La palabra evoca mujeres malignas y voluptuosas, templos misteriosos
iluminados con antorchas que nunca se apagan y, por supuesto, cultos paganos y
equivocadísimos que con frecuencia exigen sacrificios humanos para saciar el
apetito de los dioses. Reconozco que la visión es hollywoodiense, machista y,
afortunadamente, pasada de moda. Sin embargo, es innegable que la participación
de la mujer en la religión, en la católica, apostólica y romana en particular,
continúa siendo un asunto controvertido y, en gran medida, todavía marcado por
esa antiquísima tradición que durante milenios ha excluido a las mujeres del
gobierno de los asuntos públicos, y que etiquetaba de pecaminosas a las que se
atrevían a desafiar el orden establecido. La semana pasada, al mismísimo Papa se
le ocurrió dar un golpecito en el avispero vaticano aludiendo al asunto, y el
revuelo fue considerable. Poco importó que sus pretensiones fueran modestas: Francisco
se mostró favorable a la creación de una comisión que estudiase el papel de la
mujer en la Iglesia, con el horizonte de abrir el diaconado a las féminas. El
diácono es un grado inferior al sacerdote, que puede presidir bodas, bautizos y
funerales. Para los sectores más conservadores de la Iglesia, una propuesta
inaceptable, por considerarla antesala de la aceptación del sacerdocio
femenino. Jesucristo eligió solo a hombres para ser sus discípulos, argumentan.

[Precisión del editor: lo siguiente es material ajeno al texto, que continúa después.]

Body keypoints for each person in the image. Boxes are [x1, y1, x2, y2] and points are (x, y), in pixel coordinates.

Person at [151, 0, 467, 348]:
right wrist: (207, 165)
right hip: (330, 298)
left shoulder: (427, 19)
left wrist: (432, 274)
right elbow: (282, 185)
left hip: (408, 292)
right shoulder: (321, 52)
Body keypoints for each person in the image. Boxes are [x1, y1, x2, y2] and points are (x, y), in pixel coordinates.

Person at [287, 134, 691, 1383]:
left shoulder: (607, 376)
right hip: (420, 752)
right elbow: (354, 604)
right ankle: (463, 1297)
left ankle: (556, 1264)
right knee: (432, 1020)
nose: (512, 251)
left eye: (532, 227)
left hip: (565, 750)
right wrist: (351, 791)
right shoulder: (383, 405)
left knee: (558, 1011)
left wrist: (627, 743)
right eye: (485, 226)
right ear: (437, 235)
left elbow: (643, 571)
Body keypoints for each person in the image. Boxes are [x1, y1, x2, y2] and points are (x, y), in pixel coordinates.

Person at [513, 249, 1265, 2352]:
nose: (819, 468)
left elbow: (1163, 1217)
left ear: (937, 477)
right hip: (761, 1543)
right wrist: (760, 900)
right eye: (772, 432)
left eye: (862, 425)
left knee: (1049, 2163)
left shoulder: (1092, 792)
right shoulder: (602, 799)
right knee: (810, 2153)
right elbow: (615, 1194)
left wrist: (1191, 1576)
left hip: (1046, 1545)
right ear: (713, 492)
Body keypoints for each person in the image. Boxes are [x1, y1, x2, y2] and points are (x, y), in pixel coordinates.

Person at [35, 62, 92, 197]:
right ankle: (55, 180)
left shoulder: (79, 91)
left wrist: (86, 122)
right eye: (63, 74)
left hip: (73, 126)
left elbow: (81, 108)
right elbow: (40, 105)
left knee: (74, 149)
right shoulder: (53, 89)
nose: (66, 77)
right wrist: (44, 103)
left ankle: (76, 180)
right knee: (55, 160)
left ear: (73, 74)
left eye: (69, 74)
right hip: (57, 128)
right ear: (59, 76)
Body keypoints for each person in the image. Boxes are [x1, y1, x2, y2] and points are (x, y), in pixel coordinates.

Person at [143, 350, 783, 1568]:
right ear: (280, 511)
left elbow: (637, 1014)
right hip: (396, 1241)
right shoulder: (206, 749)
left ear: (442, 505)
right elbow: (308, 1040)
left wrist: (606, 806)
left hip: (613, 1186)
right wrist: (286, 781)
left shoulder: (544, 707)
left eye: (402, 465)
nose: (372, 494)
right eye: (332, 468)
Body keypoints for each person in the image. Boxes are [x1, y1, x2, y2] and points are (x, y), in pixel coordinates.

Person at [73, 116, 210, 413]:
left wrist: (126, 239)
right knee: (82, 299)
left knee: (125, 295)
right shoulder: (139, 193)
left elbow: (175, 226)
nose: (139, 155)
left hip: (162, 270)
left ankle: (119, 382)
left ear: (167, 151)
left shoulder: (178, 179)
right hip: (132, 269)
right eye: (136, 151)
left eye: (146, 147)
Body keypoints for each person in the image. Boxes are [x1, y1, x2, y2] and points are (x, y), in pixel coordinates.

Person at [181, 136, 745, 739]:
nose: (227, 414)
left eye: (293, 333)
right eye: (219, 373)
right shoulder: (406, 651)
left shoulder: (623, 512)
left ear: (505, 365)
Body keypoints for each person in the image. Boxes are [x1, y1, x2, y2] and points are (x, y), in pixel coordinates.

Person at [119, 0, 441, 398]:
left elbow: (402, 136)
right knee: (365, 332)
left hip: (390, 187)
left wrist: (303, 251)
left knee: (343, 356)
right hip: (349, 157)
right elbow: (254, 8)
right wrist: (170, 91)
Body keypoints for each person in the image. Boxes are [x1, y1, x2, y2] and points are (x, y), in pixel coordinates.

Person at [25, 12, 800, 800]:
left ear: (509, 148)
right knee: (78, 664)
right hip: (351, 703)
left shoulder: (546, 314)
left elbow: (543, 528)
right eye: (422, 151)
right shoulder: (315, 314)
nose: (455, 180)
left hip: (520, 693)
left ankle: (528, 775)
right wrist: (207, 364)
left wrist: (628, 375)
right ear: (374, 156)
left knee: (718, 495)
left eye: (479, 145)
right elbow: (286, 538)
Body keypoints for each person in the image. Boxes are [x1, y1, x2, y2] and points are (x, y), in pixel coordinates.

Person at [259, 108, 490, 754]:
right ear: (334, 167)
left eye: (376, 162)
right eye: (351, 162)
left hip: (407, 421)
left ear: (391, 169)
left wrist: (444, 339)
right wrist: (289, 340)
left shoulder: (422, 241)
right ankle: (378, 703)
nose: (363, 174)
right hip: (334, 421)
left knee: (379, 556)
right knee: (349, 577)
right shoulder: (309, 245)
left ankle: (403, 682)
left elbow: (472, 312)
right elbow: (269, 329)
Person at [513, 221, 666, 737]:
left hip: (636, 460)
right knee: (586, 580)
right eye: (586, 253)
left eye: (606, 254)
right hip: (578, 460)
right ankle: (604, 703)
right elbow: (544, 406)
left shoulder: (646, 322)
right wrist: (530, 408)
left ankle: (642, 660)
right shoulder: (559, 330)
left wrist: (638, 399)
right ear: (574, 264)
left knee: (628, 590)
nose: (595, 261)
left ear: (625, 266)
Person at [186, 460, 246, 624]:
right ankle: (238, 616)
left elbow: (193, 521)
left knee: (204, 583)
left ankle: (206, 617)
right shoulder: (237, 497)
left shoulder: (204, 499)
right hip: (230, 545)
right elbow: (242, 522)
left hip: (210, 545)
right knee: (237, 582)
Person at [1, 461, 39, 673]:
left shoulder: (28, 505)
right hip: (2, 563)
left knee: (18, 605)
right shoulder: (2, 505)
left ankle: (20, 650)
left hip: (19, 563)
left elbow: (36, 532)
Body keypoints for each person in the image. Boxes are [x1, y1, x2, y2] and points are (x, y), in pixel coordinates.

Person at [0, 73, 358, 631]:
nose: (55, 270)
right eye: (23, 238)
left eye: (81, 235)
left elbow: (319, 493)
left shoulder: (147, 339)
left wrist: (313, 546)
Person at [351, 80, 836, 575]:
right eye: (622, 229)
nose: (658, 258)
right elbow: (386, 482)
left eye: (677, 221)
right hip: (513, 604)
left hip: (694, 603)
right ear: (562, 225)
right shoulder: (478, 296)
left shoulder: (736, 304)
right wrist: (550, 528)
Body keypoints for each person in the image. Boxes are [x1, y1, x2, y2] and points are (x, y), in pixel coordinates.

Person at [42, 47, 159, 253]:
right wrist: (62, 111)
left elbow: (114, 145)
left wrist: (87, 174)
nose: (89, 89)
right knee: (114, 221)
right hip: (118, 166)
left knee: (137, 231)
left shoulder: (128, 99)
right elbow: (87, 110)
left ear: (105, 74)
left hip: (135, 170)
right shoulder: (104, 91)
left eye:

Un razonamiento tan poco consistente que, en pleno siglo XXI, roza lo deshonesto.
¿Qué haría Jesús, hoy, si volviera a presentarse en este mundo? ¿Elegiría solo
a hombres? Resulta difícil de creer, a la vista de la evolución de la sociedad
en el último siglo. Mientras tanto, la iglesia anglicana ordena mujeres
sacerdotes, e incluso obispos, desde hace algunos años. Problema resuelto.
Quizá la solución no sea tan complicada.